# Directions
If a line in the entries below includes "какао", pick it out and copy it.

# Raw data

+ + + +

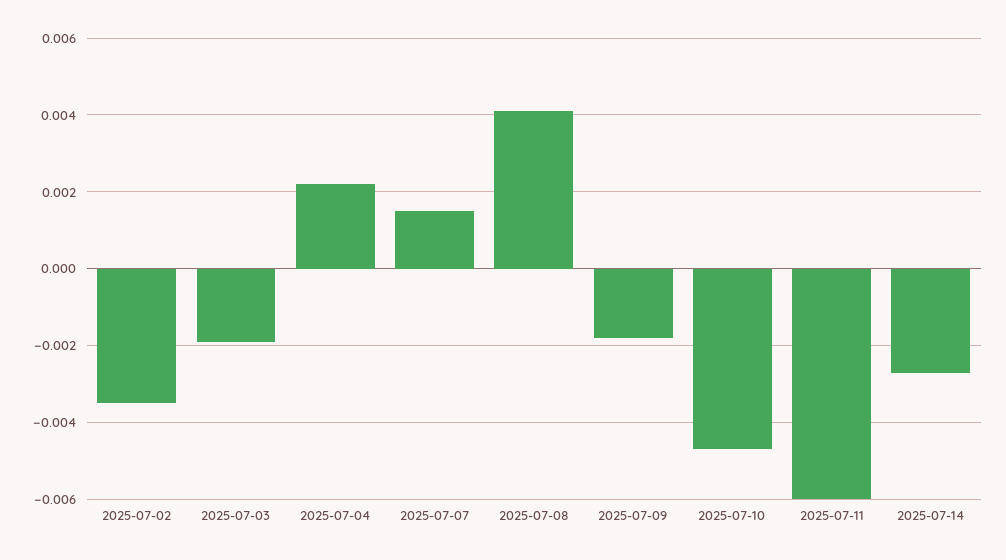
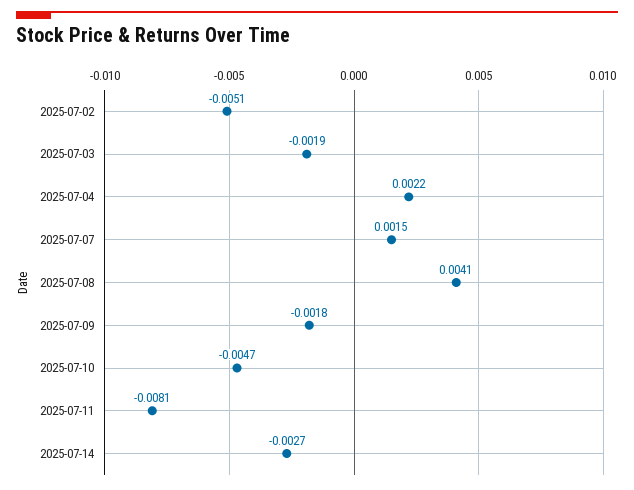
  {
-   "2025-07-02": -0.0035,
+   "2025-07-02": -0.0051,
    "2025-07-03": -0.0019,
    "2025-07-04": 0.0022,
    "2025-07-07": 0.0015,
    "2025-07-08": 0.0041,
    "2025-07-09": -0.0018,
    "2025-07-10": -0.0047,
-   "2025-07-11": -0.006,
+   "2025-07-11": -0.0081,
    "2025-07-14": -0.0027
  }

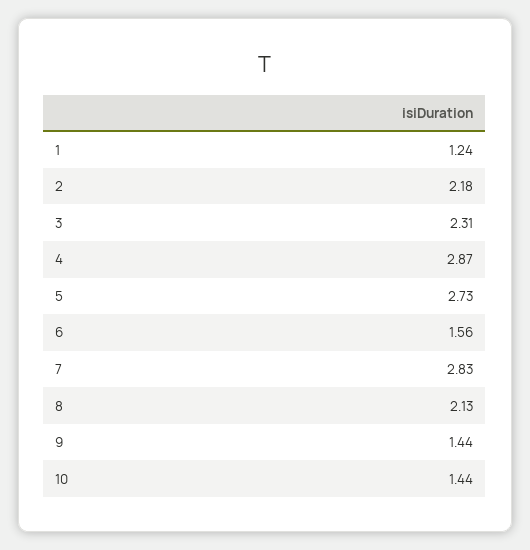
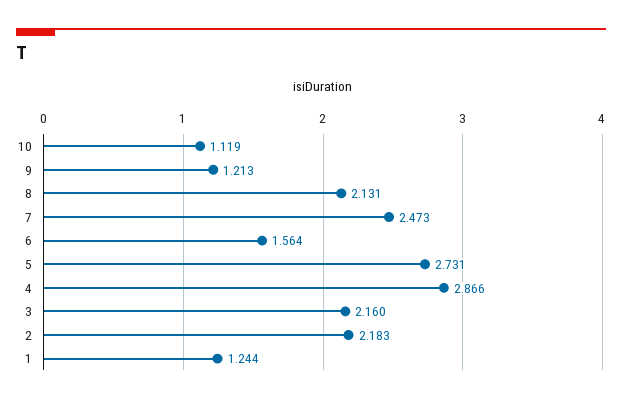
  {
    "1": 1.244,
    "2": 2.183,
-   "3": 2.31,
+   "3": 2.16,
    "4": 2.866,
    "5": 2.731,
    "6": 1.564,
-   "7": 2.83,
+   "7": 2.473,
    "8": 2.131,
-   "9": 1.44,
+   "9": 1.213,
-   "10": 1.44
+   "10": 1.119
  }

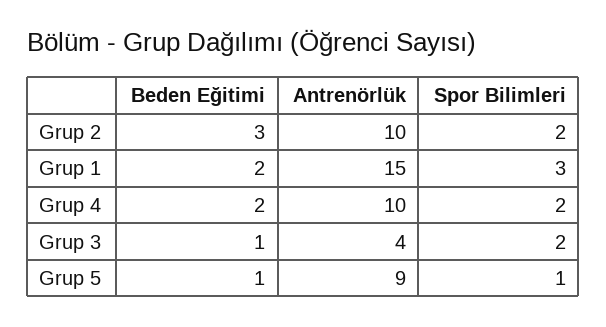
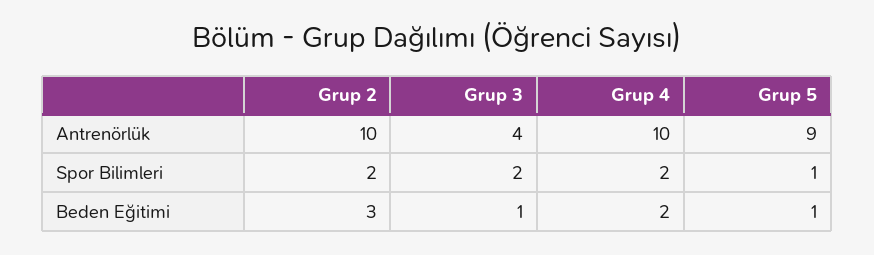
  {
    "Beden Eğitimi": {
      "Grup 2": 3,
-     "Grup 1": 2,
      "Grup 4": 2,
      "Grup 3": 1,
      "Grup 5": 1
    },
    "Antrenörlük": {
      "Grup 2": 10,
-     "Grup 1": 15,
      "Grup 4": 10,
      "Grup 3": 4,
      "Grup 5": 9
    },
    "Spor Bilimleri": {
      "Grup 2": 2,
-     "Grup 1": 3,
      "Grup 4": 2,
      "Grup 3": 2,
      "Grup 5": 1
    }
  }

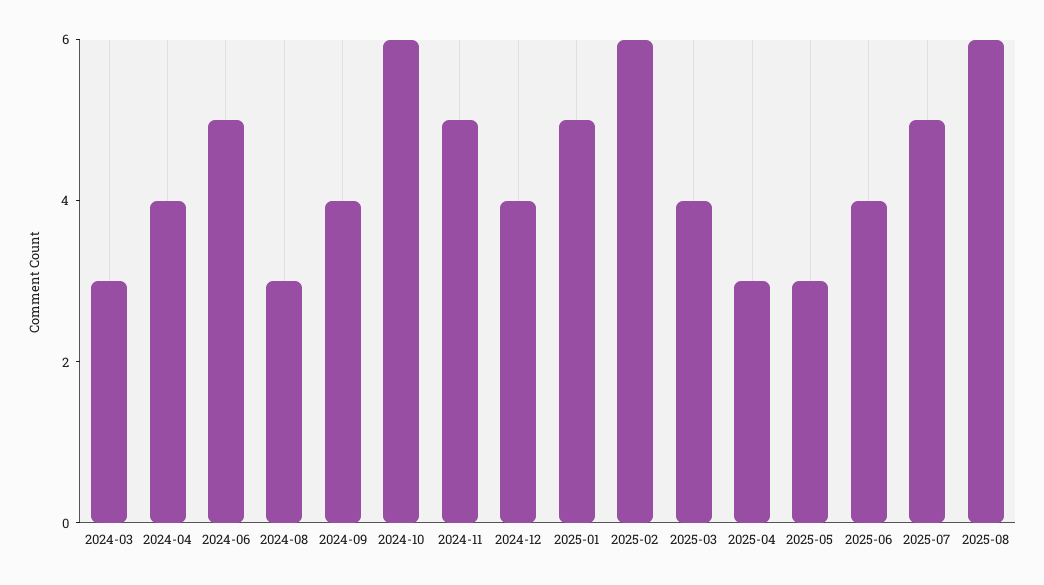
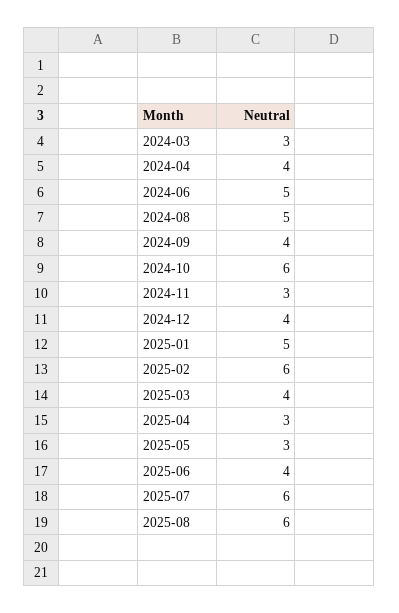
  {
    "2024-03": 3,
    "2024-04": 4,
    "2024-06": 5,
-   "2024-08": 3,
+   "2024-08": 5,
    "2024-09": 4,
    "2024-10": 6,
-   "2024-11": 5,
+   "2024-11": 3,
    "2024-12": 4,
    "2025-01": 5,
    "2025-02": 6,
    "2025-03": 4,
    "2025-04": 3,
    "2025-05": 3,
    "2025-06": 4,
-   "2025-07": 5,
+   "2025-07": 6,
    "2025-08": 6
  }

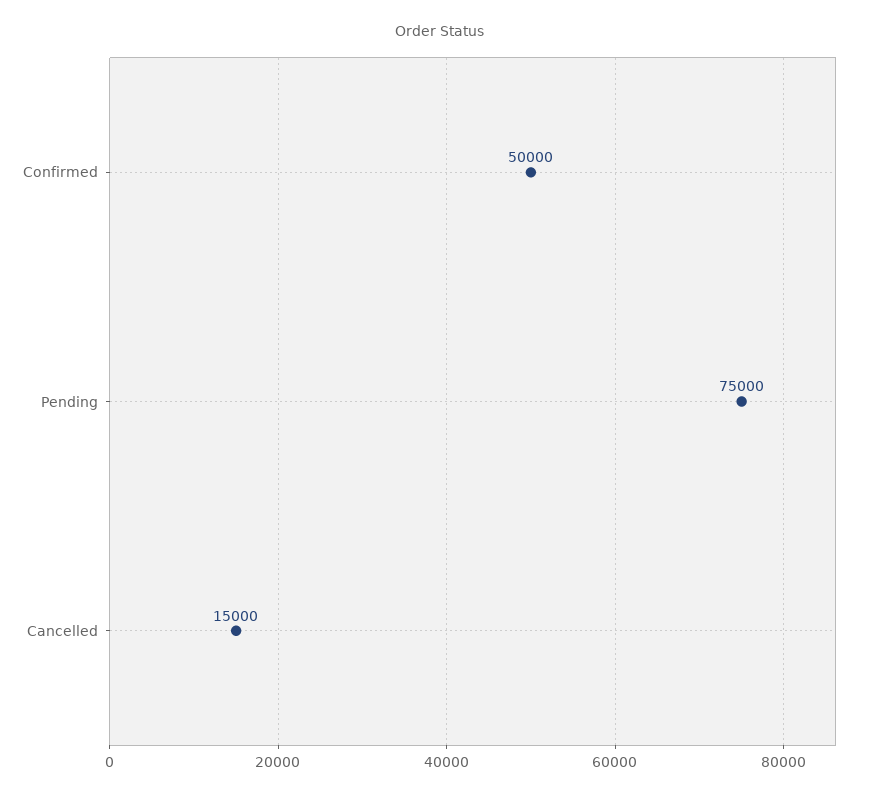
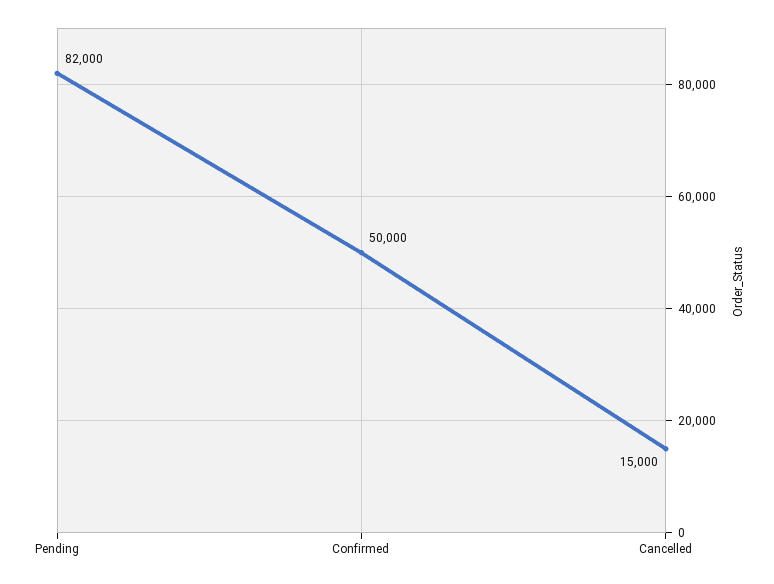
  {
    "Confirmed": 50000,
-   "Pending": 75000,
+   "Pending": 82000,
    "Cancelled": 15000
  }

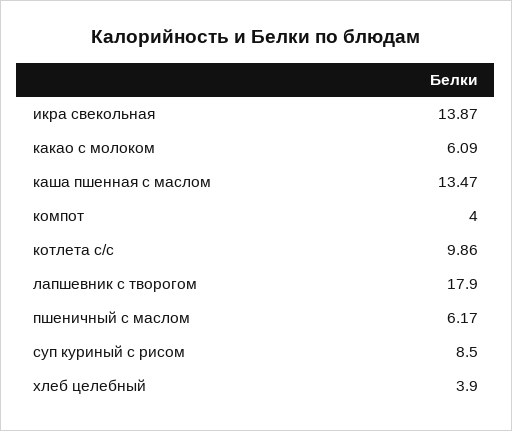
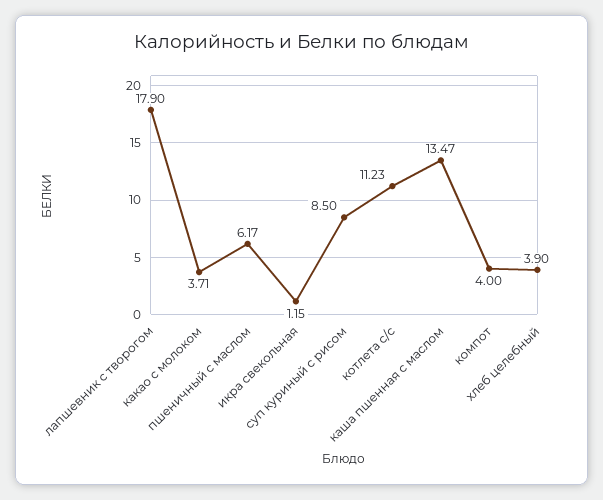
  {
-   "икра свекольная": 13.87,
+   "икра свекольная": 1.15,
-   "какао с молоком": 6.09,
+   "какао с молоком": 3.71,
    "каша пшенная с маслом": 13.47,
    "компот": 4,
-   "котлета с/с": 9.86,
+   "котлета с/с": 11.23,
    "лапшевник с творогом": 17.9,
    "пшеничный с маслом": 6.17,
    "суп куриный с рисом": 8.5,
    "хлеб целебный": 3.9
  }

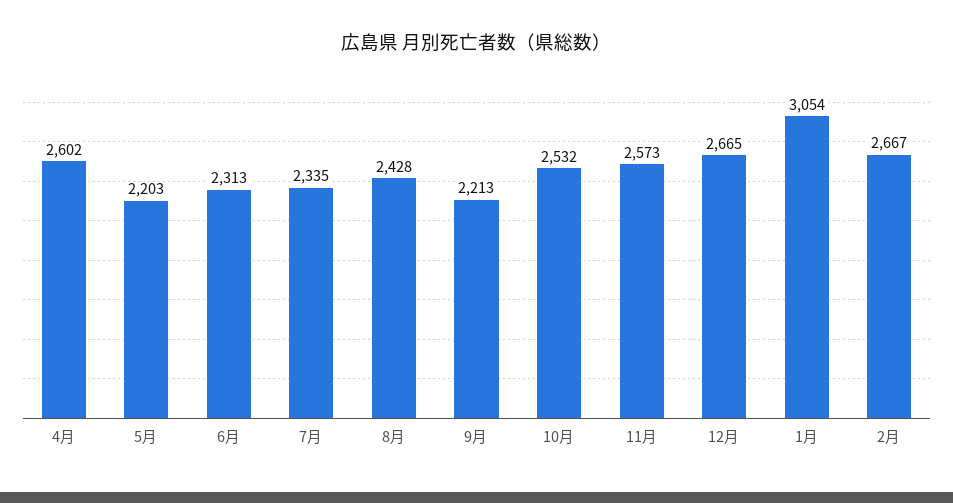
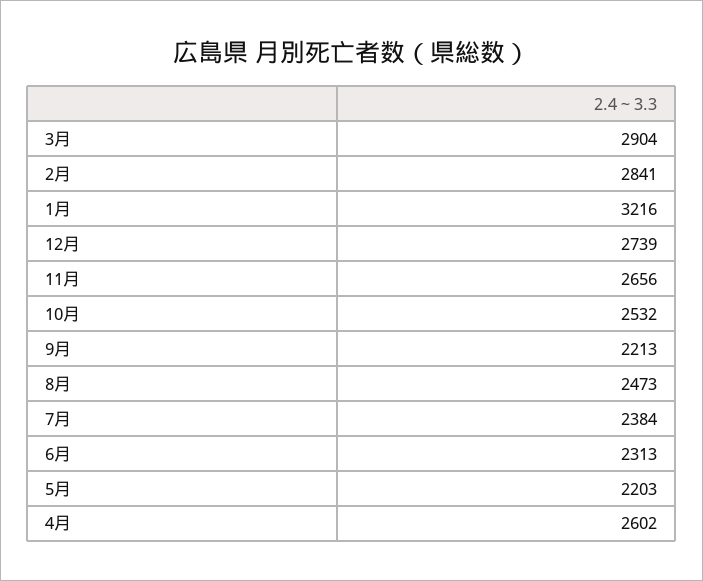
  {
    "4月": 2602,
    "5月": 2203,
    "6月": 2313,
-   "7月": 2335,
+   "7月": 2384,
-   "8月": 2428,
+   "8月": 2473,
    "9月": 2213,
    "10月": 2532,
-   "11月": 2573,
+   "11月": 2656,
-   "12月": 2665,
+   "12月": 2739,
-   "1月": 3054,
+   "1月": 3216,
-   "2月": 2667
+   "2月": 2841,
+   "3月": 2904
  }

+ + + +

# Response below
-   "какао с молоком": 6.09,
+   "какао с молоком": 3.71,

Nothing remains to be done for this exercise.